Bad Ideas: Eat yellow snow. Bite the hand that feeds you. Rock the boat. Seek shelter under a tree during a lightening storm. Kick a sleeping dog. Alter the past when you happen to travel back in time.
HORRIBLE Idea: Pick a Final Four consisting of Duke, Louisville, Syracuse and Memphis. Yep, that was my Final Four. Nope, none of them made it that far. In fact, only Louisville advanced beyond the Sweet Sixteen. My bracket this year stunk worse than a group of male high school students four hours after a Taco Bell run.
And to make matters worse, my March Madness stinkiness was on public display for all of you to witness. And mock. I invited all of you to join the NMH March Madness league a few weeks ago and a total of 38 of you decided to fill out a bracket. When it was all said and done, I finished tied with another guy for 35th place. I even had people in the league posting comments like, "Not looking good for the NMH" and, my personal favorite, "The Commissioner Just Got Destroyed!!" Glad I could be there for you fellas, kind of like how a pinata must feel some sort of fulfillment as a 9-year-old with a Louisville Slugger beats the crud out of him as his candy goes spilling all over the pavement.
The only two people who finished below me this year were women, meaning that every other male in the competition beat me.

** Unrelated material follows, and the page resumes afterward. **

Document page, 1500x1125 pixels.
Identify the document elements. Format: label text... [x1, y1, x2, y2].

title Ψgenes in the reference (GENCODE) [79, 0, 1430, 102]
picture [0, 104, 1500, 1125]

I am officially turning in my Man Card.
The Normal Mormon Wife won family bragging rights by beating me and the 7-year-old Normal Mormon Boy. The NMB was beating my wife (er, leading? winning? Beating makes it sound like there are domestic issues going on in my family) going into the championship game tonight. If UNC won, the NMW would overtake the NMB. So the Normal Mormon Boy went to bed chanting "Go Michigan State!", but it looks like my genes were too strong for the boy to make a pick that actually turned out well and he lost. The NMW finished in a respectable 12th place while the NMB finished 18th overall. Nice job, babe. I feel like Bobby Riggs congratulating Billy Jean King at the net right now...
Speaking of the Battle of the Sexes, the men soundly beat the women this year (I mean, destroyed? annihilated? vanquished?) by an average score of 99 to 93. We are men. Hear us roar! Except for me. I don't count anymore.
When I set up the NMH March Madness league I also promised to give away certain meaningful basketball cards to the winner, runner-up, and the overall loser. So, everybody, please put your hand together for this years winners. (Unless you are a sore, bitter loser like me. Then please join me in jeering them and putting their email addresses on multiple spam email lists.)
Overall Winner: Manager - JM, Team - Best. Bracket. Ever.
Runner-Up: Manager - Jordan, Team - Watchmaker
Overall Loser: Manager - MGerb, Team - Roosevelt Kinder Teacher
Winners, please email me at nmhusband [at] hotmail [dot] com with your mailing address to claim your prizes. Because there were some ties, I used total first round points to break the tie for the runner-up and lowest first round point total to determine the overall loser.
Thank you all for playing this year. I am planning on making it an annual tradition.
I just hope that next year I can put an (M) next to my name again.